[Entries provided Boundary: Start]
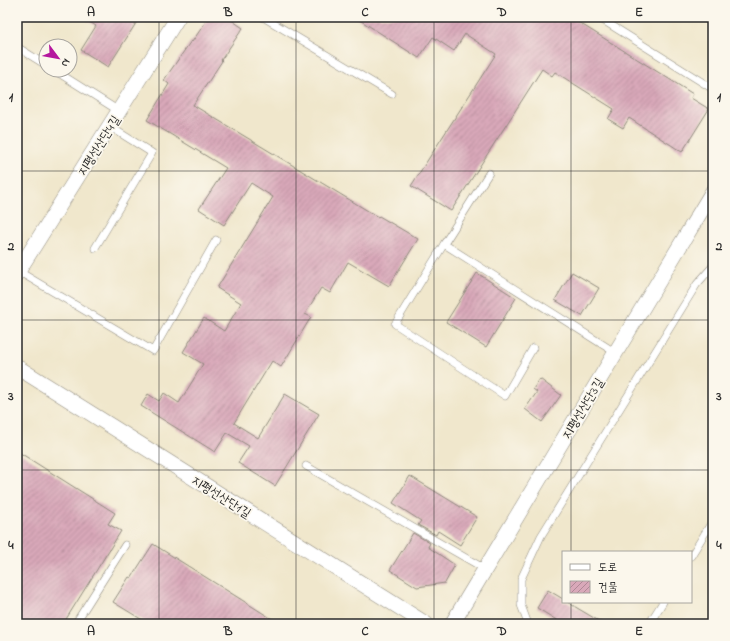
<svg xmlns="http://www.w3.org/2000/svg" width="730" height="641" font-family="'Indie Flower','Poor Story',sans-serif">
<defs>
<pattern id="building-hatch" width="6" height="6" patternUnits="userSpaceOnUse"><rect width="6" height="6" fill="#d9a8b9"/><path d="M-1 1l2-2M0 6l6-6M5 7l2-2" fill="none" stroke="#b08997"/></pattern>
</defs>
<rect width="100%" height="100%" fill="#fbf7ec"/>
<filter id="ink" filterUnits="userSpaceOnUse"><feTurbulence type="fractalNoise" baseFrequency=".025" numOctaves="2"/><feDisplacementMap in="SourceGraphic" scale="8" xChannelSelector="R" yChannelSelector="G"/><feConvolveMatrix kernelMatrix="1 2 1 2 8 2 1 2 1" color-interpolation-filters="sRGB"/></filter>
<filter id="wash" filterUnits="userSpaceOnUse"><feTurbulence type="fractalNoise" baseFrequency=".012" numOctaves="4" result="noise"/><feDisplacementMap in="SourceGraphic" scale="16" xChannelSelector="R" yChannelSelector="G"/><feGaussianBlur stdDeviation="0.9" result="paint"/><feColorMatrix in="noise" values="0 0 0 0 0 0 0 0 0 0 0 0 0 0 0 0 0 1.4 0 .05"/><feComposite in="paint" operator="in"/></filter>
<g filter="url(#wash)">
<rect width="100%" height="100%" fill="#f0e7cc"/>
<g id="blocks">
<g fill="url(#building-hatch)">
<polygon points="82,17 140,17 108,67 81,50 96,26"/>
<polygon points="209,17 227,17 243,28 221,60 222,61 193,105 378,217 379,216 418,239 389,286 348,262 330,293 321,288 305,314 311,317 281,367 272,361 234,423 258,438 285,394 319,414 275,486 238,463 249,446 227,433 215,452 141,406 148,394 159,401 164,393 179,403 203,364 183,352 204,318 224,331 241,303 217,288 273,197 251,183 224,225 199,209 226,168 147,120 169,84 164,80 191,41 192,42"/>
<polygon points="355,17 570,17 693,94 691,98 709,109 682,152 629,118 623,128 608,119 614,109 555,72 552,76 542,69 451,211 411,186 496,54 465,34 454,51 433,37 419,58"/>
<polygon points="572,272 599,288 582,316 555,300"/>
<polygon points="477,273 516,298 486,347 446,322"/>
<polygon points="540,379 561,395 542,422 525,409 537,392 533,389"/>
<polygon points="17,451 115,513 108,524 121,531 63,624 17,624"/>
<polygon points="410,476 477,517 460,545 438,531 436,535 418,525 421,521 393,503"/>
<polygon points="413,533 430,543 428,547 455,565 445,583 417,587 390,570"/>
<polygon points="153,544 280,624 149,624 113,602 129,577 131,578"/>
<polygon points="548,590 563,599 563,602 567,602 604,624 563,624 537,608"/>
</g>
</g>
</g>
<g filter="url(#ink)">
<use href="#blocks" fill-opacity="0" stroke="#8e897c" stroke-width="1"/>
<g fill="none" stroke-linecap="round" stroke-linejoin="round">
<defs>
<g id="lane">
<polyline points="263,17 392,94"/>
<polyline points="598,17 713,89"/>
<polyline points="17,47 46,65"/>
<polyline points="54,70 119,111"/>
<polyline points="489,173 444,244 616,353"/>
<polyline points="444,244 395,324 505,396 533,348"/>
<polyline points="95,248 152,153 109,126"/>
<polyline points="18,271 153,351 216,240"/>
<polyline points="306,466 485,569"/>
<polyline points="691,556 713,520"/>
<polyline points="75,624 125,545"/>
<polyline points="528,624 521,605 521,579 541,536 697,284 713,266"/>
<polyline points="649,624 663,602"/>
</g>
<g id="street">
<polyline points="17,273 178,17"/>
<polyline points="17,367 426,624"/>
<polyline points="452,624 713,191"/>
</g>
</defs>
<use href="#lane" stroke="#8e897c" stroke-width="8"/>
<use href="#street" stroke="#8e897c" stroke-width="16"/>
<use href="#lane" stroke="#fff" stroke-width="7"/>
<use href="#street" stroke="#fff" stroke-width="15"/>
</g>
</g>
<path fill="none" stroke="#2b2b2b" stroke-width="1" stroke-opacity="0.55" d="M159,17V624M296,17V624M434,17V624M571,17V552M17,171H713M17,320H713M17,470H713M571,602V624"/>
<g text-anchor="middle" stroke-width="3.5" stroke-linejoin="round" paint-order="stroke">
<g font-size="13" fill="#2b2b2b" stroke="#fbf7ec">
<text transform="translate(98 145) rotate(-58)" y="5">지평선산단4길</text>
<text transform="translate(582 408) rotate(-59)" y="5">지평선산단3길</text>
<text transform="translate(222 496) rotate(32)" y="5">지평선산단1길</text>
</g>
</g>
<rect width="730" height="641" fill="none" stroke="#fbf7ec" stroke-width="44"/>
<rect x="562" y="551" width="130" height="52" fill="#fbf7ec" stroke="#a8a59f"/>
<rect x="570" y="564" width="20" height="6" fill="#ffffff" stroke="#a8a59f"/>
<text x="598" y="571" font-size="12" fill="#2b2b2b">도로</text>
<rect x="570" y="581" width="20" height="12" fill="url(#building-hatch)" stroke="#a8a59f"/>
<text x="598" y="591" font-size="12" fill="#2b2b2b">건물</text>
<g transform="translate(58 58) rotate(122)"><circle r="19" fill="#fbf7ec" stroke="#a8a59f"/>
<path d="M0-3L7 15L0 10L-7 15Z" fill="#b5179e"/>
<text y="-6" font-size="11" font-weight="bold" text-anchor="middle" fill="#2b2b2b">N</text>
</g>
<rect x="22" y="22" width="686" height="597" fill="none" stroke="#2b2b2b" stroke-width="1.5"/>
<g font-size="13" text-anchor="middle" font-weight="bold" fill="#2b2b2b">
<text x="91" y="16">A</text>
<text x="228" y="16">B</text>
<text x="365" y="16">C</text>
<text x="502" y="16">D</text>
<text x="639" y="16">E</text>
<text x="11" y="101">1</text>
<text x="719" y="101">1</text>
<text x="11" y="250">2</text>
<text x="719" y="250">2</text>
<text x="11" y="400">3</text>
<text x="719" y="400">3</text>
<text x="11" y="549">4</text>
<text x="719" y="549">4</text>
<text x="91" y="635">A</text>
<text x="228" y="635">B</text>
<text x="365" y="635">C</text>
<text x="502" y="635">D</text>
<text x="639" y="635">E</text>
</g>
</svg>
[Entries provided Boundary: End]
All lines in the records above that contain "blocks" are to be reported.

<g id="blocks">
<use href="#blocks" fill-opacity="0" stroke="#8e897c" stroke-width="1"/>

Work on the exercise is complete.